The garden is always immaculately kept and affords great views of central Edinburgh. Lots of squirrels keep you amused as you walk round and the garden attracts a wide range of birds, that seem surprisingly unconcerned by the garden’s human visitors.

It’s only a short walk from Edinburgh centre although I normally arrive by car and have never found a problem parking in the surrounding streets. Entry is free to the gardens, but there is a small charge for the glasshouses, with a 20% reduction for Seniors.

Avian visitor to the rock garden
Avian visitor to the rock garden

By the main entrance is a large, new Visitor Centre, useful for getting your bearings before setting off along the garden’s many pathways.

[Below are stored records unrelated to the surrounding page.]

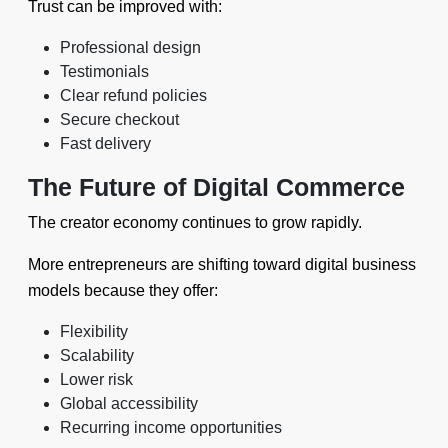
Trust can be improved with:
Professional design
Testimonials
Clear refund policies
Secure checkout
Fast delivery
The Future of Digital Commerce
The creator economy continues to grow rapidly.
More entrepreneurs are shifting toward digital business
models because they offer:
Flexibility
Scalability
Lower risk
Global accessibility
Recurring income opportunities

There’s lots to see in RGB Edinburgh but my favourite parts are:

  • The rhododendron glades in springtime – a mass of colours from one of the largest rhododendron collections in the world.
  • The 2 acre rock garden made up of hillsides, gulleys and streams, containing over 5000 species.
  • The Chinese hillside, where a wide range of Chinese plants are displayed in a natural panorama of winding paths, a pavilion and a waterfall.
  • The glasshouses, with so many different areas (and different temperatures) that you can easily get lost – don’t miss the orchid collection.
Restaurant - Visitors Centre
Gateway Restaurant – Visitor Centre

You can easily spend a whole day exploring the garden so it’s handy that there is a café at Inverleith House on the central hill in the garden. On my last visit I broke my day with an excellent lunch in the stylish Gateway Restaurant in the Visitor Centre.

The RBG Edinburgh has three additional sites in Scotland: Benmore Botanic Gardens near Dunoon in Argyll and Bute; Dawyck Botanic Gardens in the Scottish Borders; and Logan Botanic Gardens near Stranraer in Dumfries and Galloway. These rural gardens each have unique and interesting features – for example, the Gulf Stream enables Logan Botanic Gardens to have a range of exotic plants – and each garden deserves to be described separately.